Although behavioural factors, such as wearing a mask and physical distancing, might affect infection risk and be potential residual confounders in this study, a substantial difference between vaccinated and unvaccinated participants, or between individuals who received two doses of vaccine and those who received three doses, was not expected, as universal mask wearing and stringent social distancing requirements were legally required for the whole community during the study period in Hong Kong, irrespective of vaccination.⁵⁴ Another limitation was our inability to estimate vaccine effectiveness for some subgroups, due to the relatively small number of individuals who received some vaccine regimens. As the local population had recently started to receive booster doses, and booster doses had only recently been approved for children, the additional protection achievable by a booster dose in children, and the waning effectiveness of booster doses over time, were not evaluated. A further study examining the effect of booster doses on younger age groups and the waning effectiveness of booster doses is warranted, to inform the assessment of and optimise vaccine policy in the evolving pandemic.

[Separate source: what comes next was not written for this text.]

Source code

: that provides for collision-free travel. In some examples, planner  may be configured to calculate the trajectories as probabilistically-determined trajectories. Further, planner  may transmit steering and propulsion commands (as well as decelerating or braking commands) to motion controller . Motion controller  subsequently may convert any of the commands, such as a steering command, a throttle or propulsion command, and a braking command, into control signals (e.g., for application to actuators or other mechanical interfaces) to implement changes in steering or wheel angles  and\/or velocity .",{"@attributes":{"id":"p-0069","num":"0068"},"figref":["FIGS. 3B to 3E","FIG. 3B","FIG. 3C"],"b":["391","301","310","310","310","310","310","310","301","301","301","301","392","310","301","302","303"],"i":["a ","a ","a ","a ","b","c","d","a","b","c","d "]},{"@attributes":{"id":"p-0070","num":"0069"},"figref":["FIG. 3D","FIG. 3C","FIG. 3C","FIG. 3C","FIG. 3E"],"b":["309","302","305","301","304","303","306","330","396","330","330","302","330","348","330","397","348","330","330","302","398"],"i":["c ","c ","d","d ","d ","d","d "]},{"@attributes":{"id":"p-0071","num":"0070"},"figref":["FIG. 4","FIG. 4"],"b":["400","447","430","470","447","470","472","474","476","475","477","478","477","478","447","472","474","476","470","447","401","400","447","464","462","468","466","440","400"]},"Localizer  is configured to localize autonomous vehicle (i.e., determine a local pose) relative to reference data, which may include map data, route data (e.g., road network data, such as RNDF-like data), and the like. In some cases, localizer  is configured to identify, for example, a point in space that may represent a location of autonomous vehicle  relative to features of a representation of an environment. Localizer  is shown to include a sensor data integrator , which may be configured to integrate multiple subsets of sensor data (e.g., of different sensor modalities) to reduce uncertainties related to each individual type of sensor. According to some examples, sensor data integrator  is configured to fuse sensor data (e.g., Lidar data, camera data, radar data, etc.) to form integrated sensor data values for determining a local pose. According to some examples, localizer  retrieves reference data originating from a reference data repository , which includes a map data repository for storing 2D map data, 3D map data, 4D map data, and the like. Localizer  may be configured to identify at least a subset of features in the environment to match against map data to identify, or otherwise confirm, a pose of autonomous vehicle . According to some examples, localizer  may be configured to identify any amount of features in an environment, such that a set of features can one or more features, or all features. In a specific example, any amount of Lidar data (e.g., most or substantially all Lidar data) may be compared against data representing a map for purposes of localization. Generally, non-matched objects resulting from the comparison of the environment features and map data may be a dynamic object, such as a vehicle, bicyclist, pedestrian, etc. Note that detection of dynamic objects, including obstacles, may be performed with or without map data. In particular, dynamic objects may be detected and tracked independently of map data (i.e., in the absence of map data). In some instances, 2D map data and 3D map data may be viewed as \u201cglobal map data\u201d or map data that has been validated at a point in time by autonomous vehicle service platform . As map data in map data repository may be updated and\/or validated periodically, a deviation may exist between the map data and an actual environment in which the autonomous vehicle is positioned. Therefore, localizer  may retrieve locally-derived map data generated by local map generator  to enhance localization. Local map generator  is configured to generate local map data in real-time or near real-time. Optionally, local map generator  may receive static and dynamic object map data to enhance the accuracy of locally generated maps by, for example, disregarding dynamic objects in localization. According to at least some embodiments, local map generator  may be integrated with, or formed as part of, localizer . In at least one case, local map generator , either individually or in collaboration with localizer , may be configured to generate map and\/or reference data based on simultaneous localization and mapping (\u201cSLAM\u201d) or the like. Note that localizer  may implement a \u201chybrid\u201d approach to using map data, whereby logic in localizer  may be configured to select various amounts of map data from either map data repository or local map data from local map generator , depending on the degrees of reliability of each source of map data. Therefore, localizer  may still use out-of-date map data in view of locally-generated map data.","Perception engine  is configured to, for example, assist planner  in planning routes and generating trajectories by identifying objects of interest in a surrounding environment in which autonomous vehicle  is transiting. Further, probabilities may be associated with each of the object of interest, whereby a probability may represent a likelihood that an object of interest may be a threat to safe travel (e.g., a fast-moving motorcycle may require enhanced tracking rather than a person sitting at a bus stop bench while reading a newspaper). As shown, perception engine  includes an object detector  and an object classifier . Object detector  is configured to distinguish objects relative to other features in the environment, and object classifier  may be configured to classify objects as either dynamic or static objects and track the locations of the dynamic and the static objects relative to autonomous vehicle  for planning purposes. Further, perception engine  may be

In conclusion, we assessed the vaccine effectiveness of the BNT162b2 and CoronaVac vaccines in different regimens and age groups and found that a BNT162b2 or CoronaVac booster dose achieved significant protection against omicron infection in Hong Kong. These updated vaccine effectiveness estimates allow assessment of the public health impact of COVID-19 vaccines for preventing transmission of symptomatic and asymptomatic infections in the community. We found similar effectiveness for both vaccine types, and a potential association of effectiveness with age. Our findings support the use of different booster vaccination regimens from the primary series during the evolving pandemic.

Data sharing

The data are available from the corresponding author upon reasonable request.

Declaration of interests

BJC reports honoraria from AstraZeneca, Fosun Pharma, GlaxoSmithKline, Moderna, Pfizer, Roche, and Sanofi Pasteur. All other authors declare no competing interests.